As noted earlier, Alcon bears the burden of showing improper service, and the return can be set aside only upon the strongest evidence "the nature of the case will admit." Cushman v. Raiford, supra, 221 Ga.App. at 787, 472 S.E.2d 554. If the evidence conflicts and the trial court finds that the defendant's evidence is insufficient to overcome facts reflected in the return of service, we will affirm absent an abuse of discretion if the finding is supported by any evidence. Franchell v. Clark, 241 Ga.App. 128, 131(3), 524 S.E.2d 512 (1999).
An individual may be served by delivering a copy of the summons and complaint to him personally "or by leaving copies thereof at the defendant's dwelling house or usual place of abode with some person of suitable age and discretion then residing therein." OCGA § 9-11-4(e)(7). An individual who is at least 15 years old is of a "suitable age" under this Code section. Trammel v. Nat. Bank of Ga., 159 Ga.App. 850, 852(1), 285 S.E.2d 590 (1981). "When weighing a defendant's affidavit against a return of service, which was the situation in the present case, a trial court is authorized to find the affidavit insufficient to overcome the presumption of correctness of the return of service." Shields v. Gish, 280 Ga. 556, 559(3), 629 S.E.2d 244 (2006). Here, Alcon's affidavit does not state that he does, not live at the Fox Street address, only that Petrona Felipe did not live there. Alcon does not say where he lived, only that he never lived at Yalaha Street and did not know Felipe. He received the documents, as evidenced by the fact that he timely answered the complaint.
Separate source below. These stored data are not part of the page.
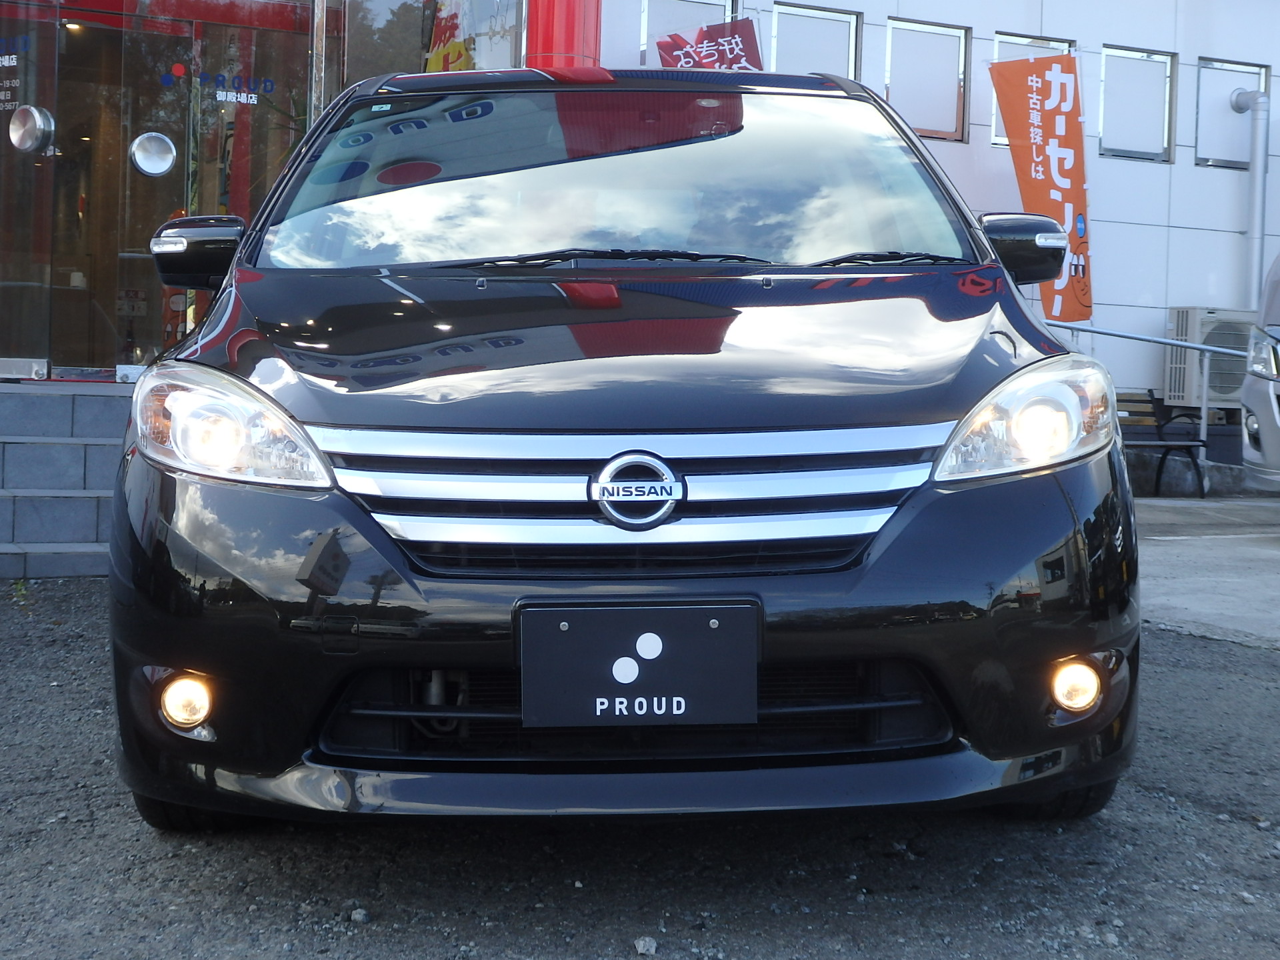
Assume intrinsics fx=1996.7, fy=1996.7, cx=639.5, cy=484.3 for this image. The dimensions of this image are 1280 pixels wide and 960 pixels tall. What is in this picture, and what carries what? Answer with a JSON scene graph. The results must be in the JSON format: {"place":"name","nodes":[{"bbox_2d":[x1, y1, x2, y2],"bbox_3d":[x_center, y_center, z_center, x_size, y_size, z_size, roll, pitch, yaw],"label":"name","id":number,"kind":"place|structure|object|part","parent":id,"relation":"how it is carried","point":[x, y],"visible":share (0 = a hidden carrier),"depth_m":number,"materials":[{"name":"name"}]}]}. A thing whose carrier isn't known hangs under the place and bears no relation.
{"place":"outdoors","nodes":[
{"label":"outdoors","id":0,"kind":"place"},
{"bbox_2d":[0,0,1279,442],"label":"building","id":1,"kind":"structure","parent":0,"point":[1173,294],"depth_m":14.88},
{"bbox_2d":[0,0,58,378],"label":"glass door","id":2,"kind":"structure","parent":1,"relation":"in","point":[6,125],"depth_m":9.21,"materials":[{"name":"clear glass"}]},
{"bbox_2d":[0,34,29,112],"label":"door lettering","id":3,"kind":"object","parent":2,"relation":"attached to","point":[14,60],"visible":0.98,"depth_m":9.15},
{"bbox_2d":[9,105,55,153],"bbox_3d":[-2.718,-1.585,8.897,0.205,0.234,0.189,0,4,-25],"label":"door handle","id":4,"kind":"object","parent":2,"relation":"attached to","point":[25,143],"visible":0.98,"depth_m":8.86,"materials":[{"name":"silver metal"}]},
{"bbox_2d":[116,4,307,362],"bbox_3d":[-2.057,-1.139,9.835,1.019,2.409,0.196,0,4,-25],"label":"glass door","id":5,"kind":"structure","parent":1,"relation":"in","point":[258,173],"depth_m":9.73,"materials":[{"name":"glass"}]},
{"bbox_2d":[130,132,177,176],"bbox_3d":[-2.283,-1.547,9.377,0.252,0.239,0.118,0,4,-25],"label":"door handle","id":6,"kind":"object","parent":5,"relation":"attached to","point":[168,160],"visible":0.98,"depth_m":9.36,"materials":[{"name":"silver metal"}]},
{"bbox_2d":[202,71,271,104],"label":"door lettering","id":7,"kind":"object","parent":5,"relation":"attached to","point":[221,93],"visible":0.98,"depth_m":9.56,"materials":[{"name":"blue"}]},
{"bbox_2d":[335,0,524,84],"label":"window","id":8,"kind":"structure","parent":1,"relation":"in","point":[393,4],"depth_m":10.43,"materials":[{"name":"clear glass"}]},
{"bbox_2d":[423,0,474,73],"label":"banner","id":9,"kind":"object","parent":1,"relation":"attached to","point":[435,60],"visible":0.41,"depth_m":10.44,"materials":[{"name":"multicoloured fabric"}]},
{"bbox_2d":[523,0,601,68],"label":"red column","id":10,"kind":"structure","parent":1,"relation":"attached to","point":[560,33],"depth_m":11.04,"materials":[{"name":"red metal"}]},
{"bbox_2d":[640,0,743,66],"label":"window","id":11,"kind":"structure","parent":1,"relation":"in","point":[645,23],"depth_m":12.73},
{"bbox_2d":[654,16,763,71],"bbox_3d":[0.403,-1.792,12.053,0.689,1.980,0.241,0,4,-25],"label":"red banner","id":12,"kind":"object","parent":1,"relation":"attached to","point":[730,60],"visible":0.53,"depth_m":11.99,"materials":[{"name":"red fabric"}]},
{"bbox_2d":[768,1,859,78],"bbox_3d":[1.118,-2.668,13.205,0.808,0.964,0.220,0,4,-25],"label":"window","id":13,"kind":"structure","parent":1,"relation":"in","point":[775,39],"depth_m":13.21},
{"bbox_2d":[883,16,969,143],"bbox_3d":[1.888,-2.672,13.423,0.757,0.855,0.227,0,4,-25],"label":"window","id":14,"kind":"structure","parent":1,"relation":"in","point":[889,52],"depth_m":13.44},
{"bbox_2d":[991,32,1075,146],"bbox_3d":[2.669,-2.634,13.593,0.724,0.842,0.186,0,4,-25],"label":"window","id":15,"kind":"structure","parent":1,"relation":"in","point":[1053,44],"depth_m":13.51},
{"bbox_2d":[1097,44,1175,162],"bbox_3d":[3.450,-2.646,14.034,0.700,0.853,0.245,0,4,-25],"label":"window","id":16,"kind":"structure","parent":1,"relation":"in","point":[1106,114],"depth_m":14.09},
{"bbox_2d":[1164,308,1251,408],"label":"air conditioner unit","id":17,"kind":"object","parent":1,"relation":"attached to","point":[1209,324],"visible":0.65,"depth_m":13.85,"materials":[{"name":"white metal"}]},
{"bbox_2d":[1194,57,1268,169],"bbox_3d":[4.255,-2.644,14.460,0.723,0.839,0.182,0,4,-25],"label":"window","id":18,"kind":"structure","parent":1,"relation":"in","point":[1201,82],"depth_m":14.47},
{"bbox_2d":[1226,85,1270,305],"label":"drainpipe","id":19,"kind":"object","parent":1,"relation":"attached to","point":[1263,195],"visible":0.82,"depth_m":14.39,"materials":[{"name":"grey metal"}]},
{"bbox_2d":[0,578,1279,959],"label":"gravel ground","id":20,"kind":"structure","parent":0,"point":[1225,824],"materials":[{"name":"grey"}]},
{"bbox_2d":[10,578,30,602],"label":"weed","id":21,"kind":"object","parent":20,"relation":"on","point":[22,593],"visible":0.6,"depth_m":7.37,"materials":[{"name":"green plant"}]},
{"bbox_2d":[0,381,131,581],"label":"steps","id":22,"kind":"structure","parent":20,"relation":"on","point":[97,399],"depth_m":8.48,"materials":[{"name":"grey"}]},
{"bbox_2d":[347,906,370,923],"bbox_3d":[-0.480,0.735,3.404,0.040,0.027,0.040,4,4,37],"label":"stone","id":23,"kind":"object","parent":20,"relation":"on","point":[359,915],"visible":0.9,"depth_m":3.39,"materials":[{"name":"grey stone"}]},
{"bbox_2d":[110,63,1142,838],"bbox_3d":[-0.089,-0.233,5.225,1.972,1.678,4.166,0,4,-25],"label":"black car","id":24,"kind":"object","parent":20,"relation":"on","point":[1045,547],"visible":0.97,"depth_m":3.64,"materials":[{"name":"black metal"}]},
{"label":"tire","id":25,"kind":"part","parent":24,"relation":"part of","materials":[{"name":"black rubber"}]},
{"label":"fog light","id":26,"kind":"part","parent":24,"relation":"part of","materials":[{"name":"orange"}]},
{"label":"headlight","id":27,"kind":"part","parent":24,"relation":"part of","materials":[{"name":"clear plastic"}]},
{"label":"bumper","id":28,"kind":"part","parent":24,"relation":"part of","materials":[{"name":"black plastic"}]},
{"label":"hood","id":29,"kind":"part","parent":24,"relation":"part of","materials":[{"name":"black metal"}]},
{"label":"grille","id":30,"kind":"part","parent":24,"relation":"part of","materials":[{"name":"silver metal"}]},
{"bbox_2d":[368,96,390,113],"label":"windshield sticker","id":31,"kind":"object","parent":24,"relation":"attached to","point":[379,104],"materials":[{"name":"white paper"}]},
{"bbox_2d":[516,600,758,728],"bbox_3d":[-0.004,0.313,3.359,0.355,0.234,0.110,0,4,-25],"label":"license plate","id":32,"kind":"object","parent":24,"relation":"attached to","point":[663,681],"visible":0.98,"depth_m":3.35,"materials":[{"name":"black plastic"}]},
{"label":"mirror","id":33,"kind":"part","parent":24,"relation":"part of","materials":[{"name":"black plastic"}]},
{"label":"headlight","id":34,"kind":"part","parent":24,"relation":"part of","materials":[{"name":"clear plastic"}]},
{"label":"tire","id":35,"kind":"part","parent":24,"relation":"part of","materials":[{"name":"black rubber"}]},
{"label":"fog light","id":36,"kind":"part","parent":24,"relation":"part of","materials":[{"name":"orange"}]},
{"bbox_2d":[633,935,657,955],"bbox_3d":[0.009,0.755,3.263,0.042,0.028,0.045,4,4,40],"label":"rock","id":37,"kind":"object","parent":20,"relation":"on","point":[650,950],"visible":0.97,"depth_m":3.25,"materials":[{"name":"stone"}]},
{"bbox_2d":[984,50,1093,324],"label":"banner flag","id":38,"kind":"object","parent":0,"point":[1064,125],"visible":0.88,"depth_m":12.81,"materials":[{"name":"orange fabric"}]},
{"bbox_2d":[1032,316,1251,490],"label":"metal railing","id":39,"kind":"object","parent":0,"point":[1204,410],"visible":0.45,"depth_m":13.47,"materials":[{"name":"metal"}]},
{"bbox_2d":[1132,497,1279,650],"label":"concrete pavement","id":40,"kind":"structure","parent":0,"point":[1257,549],"materials":[{"name":"grey concrete"}]},
{"bbox_2d":[1113,390,1208,500],"bbox_3d":[3.041,-0.225,12.680,0.987,0.731,0.508,0,4,-25],"label":"bench","id":41,"kind":"object","parent":40,"relation":"on","point":[1138,413],"visible":0.58,"depth_m":12.88,"materials":[{"name":"black metal"}]},
{"bbox_2d":[1241,250,1279,495],"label":"car","id":42,"kind":"object","parent":40,"relation":"on","point":[1276,410],"visible":0.98,"depth_m":10.26,"materials":[{"name":"metal"}]}
]}

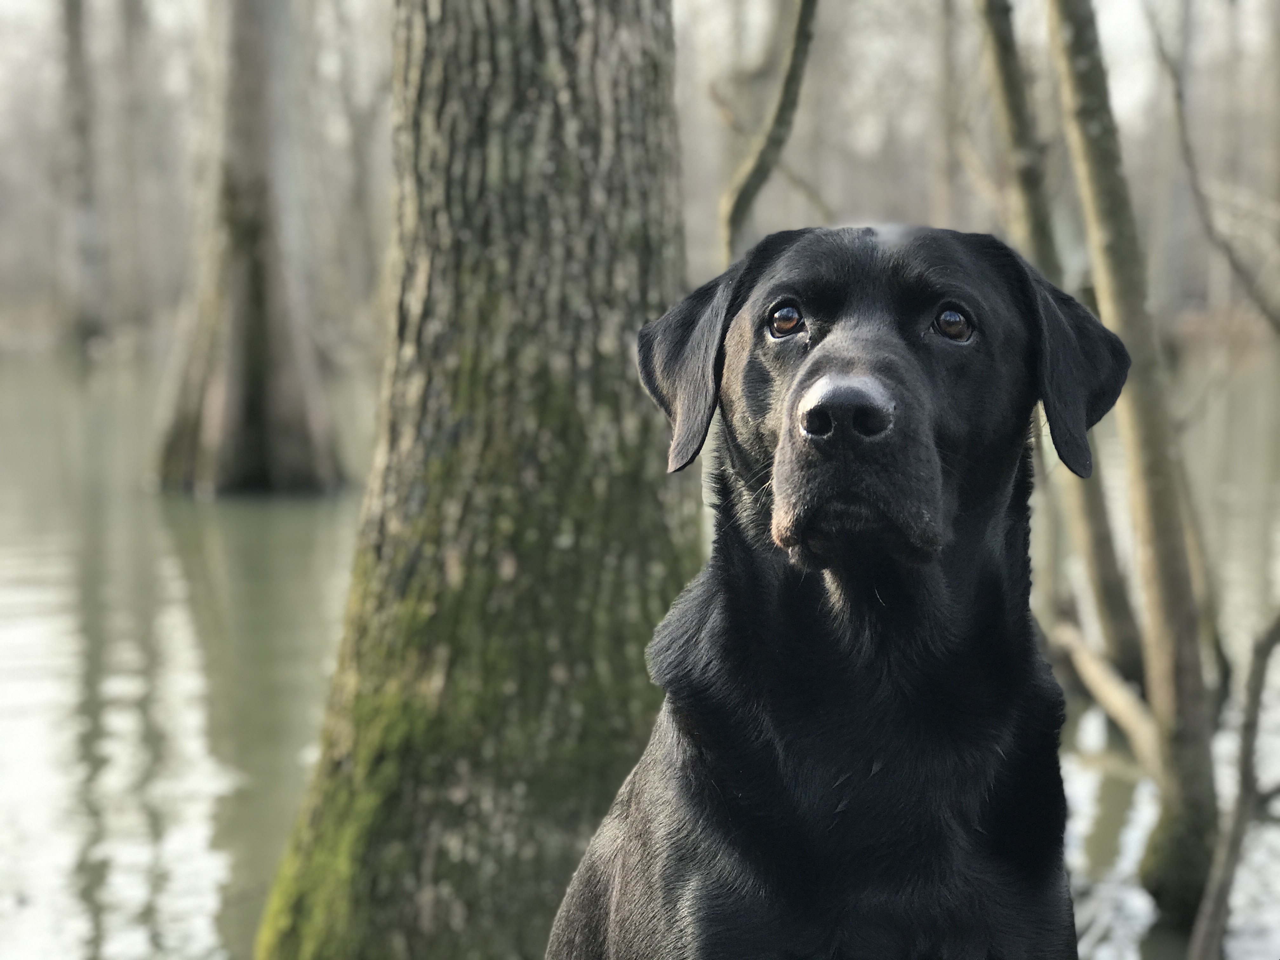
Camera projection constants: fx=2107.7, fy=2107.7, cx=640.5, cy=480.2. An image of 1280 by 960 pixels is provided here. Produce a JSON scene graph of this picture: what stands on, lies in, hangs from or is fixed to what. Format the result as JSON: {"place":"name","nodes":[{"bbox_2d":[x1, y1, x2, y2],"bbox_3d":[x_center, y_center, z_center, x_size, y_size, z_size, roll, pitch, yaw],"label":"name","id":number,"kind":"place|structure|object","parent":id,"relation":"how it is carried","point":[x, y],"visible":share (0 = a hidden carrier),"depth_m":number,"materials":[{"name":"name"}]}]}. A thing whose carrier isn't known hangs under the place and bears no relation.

Like the defendant in Carter v. Progressive Ins. Co., supra, 246 Ga.App. at 564, 541 S.E.2d 418, Alcon offered no evidence corroborating his testimony that he did not live at the Yalaha Street address, such as proof of his residency elsewhere. Similarly, nothing corroborated his claim that he did not know Felipe. The sheriff's deputy in the original action also found the Yalaha Street address to be Alcon's place of abode. Because "Georgia law is clear that in a case of the defendant's word against the deputy sheriff's word, the presumption favors the sheriff's return of service," the trial court did not abuse its discretion in denying Alcon's motion to dismiss the complaint for insufficient service. GMAC Mtg. Corp. v. Bongiorno, 277 Ga.App. 328, 329, 626 S.E.2d 536 (2006); Carter v. Progressive Ins. Co., supra.
4. Given our holding in Division 3, Alcon's claim that the trial court should have vacated its July 2006 discovery order because he had *190 not been properly served with the complaint lacks merit.
Judgment affirmed.
SMITH, P.J., and MILLER, J., concur.